Department of Neurology, Mayo Clinic, 200 First Street SW, Rochester, MN 55905, USA.
Curr Neurol Neurosci Rep. 2012 Feb;12(1):92-101. doi: 10.1007/s11910-011-0234-7.
Congenital myasthenic syndromes (CMS) represent a heterogeneous group of disorders in which the safety margin of neuromuscular transmission is compromised by one or more specific mechanisms. Clinical, electrophysiologic, and morphologic studies have paved the way for detecting CMS-related mutations in proteins residing in the nerve terminal, the synaptic basal lamina, or in the postsynaptic region of the motor endplate. The disease proteins identified to date include the acetylcholine receptor, acetylcholinesterase, choline acetyltransferase, rapsyn, and Na(v)1.4, muscle-specific kinase, agrin, β2-laminin, downstream of tyrosine kinase 7, and glutamine-fructose-6-phosphate transaminase 1. Analysis of electrophysiologic and biochemical properties of mutant proteins expressed in heterologous systems have contributed crucially to defining the molecular consequences of the observed mutations and have resulted in improved therapy of most CMS.
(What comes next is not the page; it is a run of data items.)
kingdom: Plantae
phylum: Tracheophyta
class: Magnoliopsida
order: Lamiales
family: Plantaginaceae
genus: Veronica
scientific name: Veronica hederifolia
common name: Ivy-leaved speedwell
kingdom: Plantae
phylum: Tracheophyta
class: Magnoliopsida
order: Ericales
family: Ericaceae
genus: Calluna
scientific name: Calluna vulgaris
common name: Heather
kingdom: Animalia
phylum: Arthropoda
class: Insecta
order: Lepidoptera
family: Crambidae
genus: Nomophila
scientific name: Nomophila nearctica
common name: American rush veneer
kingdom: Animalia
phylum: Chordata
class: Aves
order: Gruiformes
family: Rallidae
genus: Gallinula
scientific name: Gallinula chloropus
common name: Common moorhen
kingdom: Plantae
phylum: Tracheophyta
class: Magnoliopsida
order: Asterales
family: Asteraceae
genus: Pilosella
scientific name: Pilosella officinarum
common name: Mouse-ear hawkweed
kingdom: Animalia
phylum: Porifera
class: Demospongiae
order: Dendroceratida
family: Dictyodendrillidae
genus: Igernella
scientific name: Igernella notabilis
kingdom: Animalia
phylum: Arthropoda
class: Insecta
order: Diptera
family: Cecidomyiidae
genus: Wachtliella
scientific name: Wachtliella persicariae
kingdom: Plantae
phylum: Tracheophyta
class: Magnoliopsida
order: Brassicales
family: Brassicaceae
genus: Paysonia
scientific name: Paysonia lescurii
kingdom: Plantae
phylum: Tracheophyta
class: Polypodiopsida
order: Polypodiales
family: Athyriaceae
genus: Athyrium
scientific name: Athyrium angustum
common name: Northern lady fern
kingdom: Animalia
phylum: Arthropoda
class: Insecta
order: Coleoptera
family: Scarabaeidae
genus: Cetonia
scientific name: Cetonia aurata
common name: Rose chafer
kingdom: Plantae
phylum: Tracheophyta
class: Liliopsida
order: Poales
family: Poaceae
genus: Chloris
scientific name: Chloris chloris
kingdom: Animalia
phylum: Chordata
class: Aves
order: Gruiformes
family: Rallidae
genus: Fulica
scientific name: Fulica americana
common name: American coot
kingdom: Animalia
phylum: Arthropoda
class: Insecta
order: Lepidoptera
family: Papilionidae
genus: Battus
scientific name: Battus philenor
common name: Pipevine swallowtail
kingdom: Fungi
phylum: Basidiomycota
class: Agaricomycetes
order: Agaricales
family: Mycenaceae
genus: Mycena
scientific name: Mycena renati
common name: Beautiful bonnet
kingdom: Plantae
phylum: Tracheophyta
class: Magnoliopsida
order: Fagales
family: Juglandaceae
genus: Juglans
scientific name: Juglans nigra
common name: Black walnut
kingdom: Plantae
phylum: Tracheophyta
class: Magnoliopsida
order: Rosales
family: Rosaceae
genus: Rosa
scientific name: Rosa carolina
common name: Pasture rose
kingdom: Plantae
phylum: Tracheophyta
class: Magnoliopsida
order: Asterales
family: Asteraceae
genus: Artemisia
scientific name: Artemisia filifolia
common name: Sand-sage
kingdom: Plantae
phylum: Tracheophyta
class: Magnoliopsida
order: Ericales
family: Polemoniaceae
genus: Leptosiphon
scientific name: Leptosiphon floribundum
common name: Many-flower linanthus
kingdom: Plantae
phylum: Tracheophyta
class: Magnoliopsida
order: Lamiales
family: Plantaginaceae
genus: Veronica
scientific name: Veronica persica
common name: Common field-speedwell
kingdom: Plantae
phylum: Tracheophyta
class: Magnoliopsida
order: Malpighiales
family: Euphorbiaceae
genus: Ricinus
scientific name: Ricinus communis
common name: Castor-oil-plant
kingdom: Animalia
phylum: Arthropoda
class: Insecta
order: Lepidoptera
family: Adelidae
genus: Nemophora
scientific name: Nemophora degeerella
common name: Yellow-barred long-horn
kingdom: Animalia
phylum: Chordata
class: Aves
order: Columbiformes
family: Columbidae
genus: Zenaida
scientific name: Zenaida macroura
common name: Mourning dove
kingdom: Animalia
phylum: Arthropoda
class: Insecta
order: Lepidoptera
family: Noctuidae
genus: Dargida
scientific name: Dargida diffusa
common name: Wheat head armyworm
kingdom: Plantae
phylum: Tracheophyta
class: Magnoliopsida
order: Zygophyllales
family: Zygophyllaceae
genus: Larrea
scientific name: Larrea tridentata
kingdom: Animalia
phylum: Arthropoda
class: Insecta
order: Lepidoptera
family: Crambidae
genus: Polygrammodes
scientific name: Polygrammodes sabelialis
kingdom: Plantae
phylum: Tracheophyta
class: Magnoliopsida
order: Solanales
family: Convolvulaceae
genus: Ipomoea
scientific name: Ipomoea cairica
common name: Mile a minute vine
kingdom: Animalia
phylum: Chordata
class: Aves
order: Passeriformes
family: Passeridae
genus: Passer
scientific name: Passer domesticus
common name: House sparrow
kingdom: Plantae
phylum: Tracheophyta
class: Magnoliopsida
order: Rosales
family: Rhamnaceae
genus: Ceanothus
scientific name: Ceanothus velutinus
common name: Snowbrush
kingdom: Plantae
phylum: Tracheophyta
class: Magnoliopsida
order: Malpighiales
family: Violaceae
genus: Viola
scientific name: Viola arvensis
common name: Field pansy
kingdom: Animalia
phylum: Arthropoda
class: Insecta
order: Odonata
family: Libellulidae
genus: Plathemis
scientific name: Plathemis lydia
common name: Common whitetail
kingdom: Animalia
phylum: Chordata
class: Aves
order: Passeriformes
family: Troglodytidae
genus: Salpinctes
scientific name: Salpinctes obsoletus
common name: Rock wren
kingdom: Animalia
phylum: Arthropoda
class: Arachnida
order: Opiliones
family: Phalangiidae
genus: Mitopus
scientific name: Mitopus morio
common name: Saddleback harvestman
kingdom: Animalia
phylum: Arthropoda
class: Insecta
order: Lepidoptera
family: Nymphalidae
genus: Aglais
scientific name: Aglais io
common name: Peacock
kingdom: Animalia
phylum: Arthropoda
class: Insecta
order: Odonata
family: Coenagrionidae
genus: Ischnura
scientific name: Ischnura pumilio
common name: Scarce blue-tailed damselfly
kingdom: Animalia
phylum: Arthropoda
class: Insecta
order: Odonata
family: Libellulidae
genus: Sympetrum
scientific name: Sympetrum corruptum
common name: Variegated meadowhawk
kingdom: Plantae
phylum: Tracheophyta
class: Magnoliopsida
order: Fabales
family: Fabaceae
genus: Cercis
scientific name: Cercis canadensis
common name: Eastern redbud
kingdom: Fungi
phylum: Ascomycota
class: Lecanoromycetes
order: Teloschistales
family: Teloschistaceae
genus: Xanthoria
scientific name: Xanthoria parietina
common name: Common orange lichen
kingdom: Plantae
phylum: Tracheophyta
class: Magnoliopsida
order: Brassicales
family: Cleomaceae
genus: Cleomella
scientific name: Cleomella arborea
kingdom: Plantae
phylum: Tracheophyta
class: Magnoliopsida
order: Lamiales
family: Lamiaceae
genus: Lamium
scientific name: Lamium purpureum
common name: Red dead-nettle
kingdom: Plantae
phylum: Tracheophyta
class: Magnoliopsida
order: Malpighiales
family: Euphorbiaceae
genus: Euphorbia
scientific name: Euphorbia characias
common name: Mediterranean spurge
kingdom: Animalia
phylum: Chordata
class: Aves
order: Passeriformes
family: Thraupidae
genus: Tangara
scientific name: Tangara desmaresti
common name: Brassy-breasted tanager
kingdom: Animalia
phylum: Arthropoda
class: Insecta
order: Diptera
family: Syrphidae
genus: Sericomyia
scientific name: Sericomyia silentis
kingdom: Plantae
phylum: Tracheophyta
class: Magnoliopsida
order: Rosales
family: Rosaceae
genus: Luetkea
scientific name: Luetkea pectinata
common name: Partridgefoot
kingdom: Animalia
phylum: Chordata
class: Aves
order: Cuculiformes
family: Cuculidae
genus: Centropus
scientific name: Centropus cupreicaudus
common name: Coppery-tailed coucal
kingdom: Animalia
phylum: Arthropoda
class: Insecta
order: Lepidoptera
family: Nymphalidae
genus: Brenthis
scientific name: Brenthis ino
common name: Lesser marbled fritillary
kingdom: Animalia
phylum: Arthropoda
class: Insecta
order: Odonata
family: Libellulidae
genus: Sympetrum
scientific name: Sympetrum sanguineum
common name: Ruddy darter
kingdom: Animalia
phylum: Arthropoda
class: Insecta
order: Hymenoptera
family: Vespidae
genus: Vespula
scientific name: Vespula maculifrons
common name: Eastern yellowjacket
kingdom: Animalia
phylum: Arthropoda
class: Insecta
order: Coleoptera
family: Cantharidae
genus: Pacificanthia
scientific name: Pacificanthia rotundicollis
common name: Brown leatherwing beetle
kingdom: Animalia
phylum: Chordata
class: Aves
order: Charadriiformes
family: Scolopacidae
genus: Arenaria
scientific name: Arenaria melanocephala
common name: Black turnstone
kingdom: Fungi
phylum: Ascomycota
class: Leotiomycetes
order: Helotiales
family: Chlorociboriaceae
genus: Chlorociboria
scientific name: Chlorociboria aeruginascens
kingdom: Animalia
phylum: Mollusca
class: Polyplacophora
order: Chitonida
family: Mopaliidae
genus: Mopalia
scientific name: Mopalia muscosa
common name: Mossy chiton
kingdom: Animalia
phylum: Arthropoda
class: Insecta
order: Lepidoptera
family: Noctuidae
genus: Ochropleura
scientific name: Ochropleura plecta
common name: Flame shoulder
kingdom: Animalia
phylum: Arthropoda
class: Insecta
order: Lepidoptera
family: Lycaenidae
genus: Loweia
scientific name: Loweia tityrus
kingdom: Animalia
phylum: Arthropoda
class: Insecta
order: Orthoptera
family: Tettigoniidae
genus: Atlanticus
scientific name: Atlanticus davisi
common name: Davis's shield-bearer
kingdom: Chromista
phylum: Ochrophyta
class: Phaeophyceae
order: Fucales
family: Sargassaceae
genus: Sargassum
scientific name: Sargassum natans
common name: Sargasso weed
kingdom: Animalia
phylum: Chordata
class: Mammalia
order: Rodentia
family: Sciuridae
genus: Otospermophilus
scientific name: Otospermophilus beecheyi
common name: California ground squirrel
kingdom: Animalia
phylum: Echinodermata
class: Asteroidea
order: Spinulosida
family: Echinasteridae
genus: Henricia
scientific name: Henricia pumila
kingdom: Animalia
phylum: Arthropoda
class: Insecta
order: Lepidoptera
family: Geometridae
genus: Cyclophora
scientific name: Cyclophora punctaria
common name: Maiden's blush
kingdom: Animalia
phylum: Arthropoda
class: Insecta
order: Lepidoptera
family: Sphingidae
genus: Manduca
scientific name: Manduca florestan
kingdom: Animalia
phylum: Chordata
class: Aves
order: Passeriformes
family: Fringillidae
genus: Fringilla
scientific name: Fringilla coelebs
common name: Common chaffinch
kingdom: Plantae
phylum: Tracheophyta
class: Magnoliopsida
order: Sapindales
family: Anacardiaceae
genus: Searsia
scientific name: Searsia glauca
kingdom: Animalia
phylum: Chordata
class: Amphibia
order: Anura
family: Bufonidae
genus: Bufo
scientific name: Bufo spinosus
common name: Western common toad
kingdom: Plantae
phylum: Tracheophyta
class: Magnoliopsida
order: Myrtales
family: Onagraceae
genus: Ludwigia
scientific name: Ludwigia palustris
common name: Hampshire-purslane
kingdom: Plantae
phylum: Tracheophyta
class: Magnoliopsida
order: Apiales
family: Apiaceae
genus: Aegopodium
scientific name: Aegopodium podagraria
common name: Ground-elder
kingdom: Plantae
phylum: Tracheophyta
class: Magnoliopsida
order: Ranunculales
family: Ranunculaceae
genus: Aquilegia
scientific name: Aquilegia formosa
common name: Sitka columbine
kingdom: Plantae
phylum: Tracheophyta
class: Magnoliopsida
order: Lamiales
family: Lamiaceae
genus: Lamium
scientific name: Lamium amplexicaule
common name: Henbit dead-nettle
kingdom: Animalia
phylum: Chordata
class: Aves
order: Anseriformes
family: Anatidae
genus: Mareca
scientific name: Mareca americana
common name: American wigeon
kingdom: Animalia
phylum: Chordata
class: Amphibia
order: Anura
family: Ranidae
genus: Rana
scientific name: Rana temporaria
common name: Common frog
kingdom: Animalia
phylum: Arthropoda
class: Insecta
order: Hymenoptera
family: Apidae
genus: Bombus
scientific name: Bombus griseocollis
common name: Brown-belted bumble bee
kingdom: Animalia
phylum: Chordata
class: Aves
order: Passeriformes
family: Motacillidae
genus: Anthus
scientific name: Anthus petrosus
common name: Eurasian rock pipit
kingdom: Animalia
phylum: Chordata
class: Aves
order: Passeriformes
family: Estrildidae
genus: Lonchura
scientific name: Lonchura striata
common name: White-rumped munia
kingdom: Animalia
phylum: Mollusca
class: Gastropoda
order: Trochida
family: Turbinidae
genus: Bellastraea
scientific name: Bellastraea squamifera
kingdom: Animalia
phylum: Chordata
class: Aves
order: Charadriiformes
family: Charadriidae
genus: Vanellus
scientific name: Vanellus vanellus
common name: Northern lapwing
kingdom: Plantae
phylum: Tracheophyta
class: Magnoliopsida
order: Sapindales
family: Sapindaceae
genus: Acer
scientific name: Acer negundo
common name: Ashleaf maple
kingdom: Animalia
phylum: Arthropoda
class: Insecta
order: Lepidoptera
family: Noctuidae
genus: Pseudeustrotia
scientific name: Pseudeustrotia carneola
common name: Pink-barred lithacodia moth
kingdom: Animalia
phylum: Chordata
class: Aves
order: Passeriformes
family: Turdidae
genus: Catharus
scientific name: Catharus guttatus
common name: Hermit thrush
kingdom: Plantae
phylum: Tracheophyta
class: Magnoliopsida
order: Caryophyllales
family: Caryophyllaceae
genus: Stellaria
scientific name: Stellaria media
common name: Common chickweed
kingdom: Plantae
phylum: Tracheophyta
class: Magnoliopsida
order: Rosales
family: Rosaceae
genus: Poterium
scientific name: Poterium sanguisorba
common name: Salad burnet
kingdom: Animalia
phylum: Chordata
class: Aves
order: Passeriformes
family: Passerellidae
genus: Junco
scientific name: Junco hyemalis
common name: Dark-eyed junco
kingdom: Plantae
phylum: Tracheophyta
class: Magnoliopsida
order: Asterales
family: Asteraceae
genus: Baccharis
先天性肌无力综合征 (CMS) 代表了一组异质性疾病,其中神经肌肉传递的安全裕度受到一种或多种特定机制的损害。临床、电生理和形态学研究为检测神经末梢、突触基底膜或运动终板突触后区域中存在的蛋白质中的 CMS 相关突变铺平了道路。迄今为止鉴定的疾病蛋白包括乙酰胆碱受体、乙酰胆碱酯酶、胆碱乙酰转移酶、rapsyn 和 Na(v)1.4、肌肉特异性激酶、神经节苷脂、β2-层粘连蛋白、酪氨酸激酶 7 的下游和谷氨酰胺-果糖-6-磷酸转氨基酶 1。在异源系统中表达的突变蛋白的电生理和生化特性分析对确定观察到的突变的分子后果至关重要,并导致大多数 CMS 的治疗得到改善。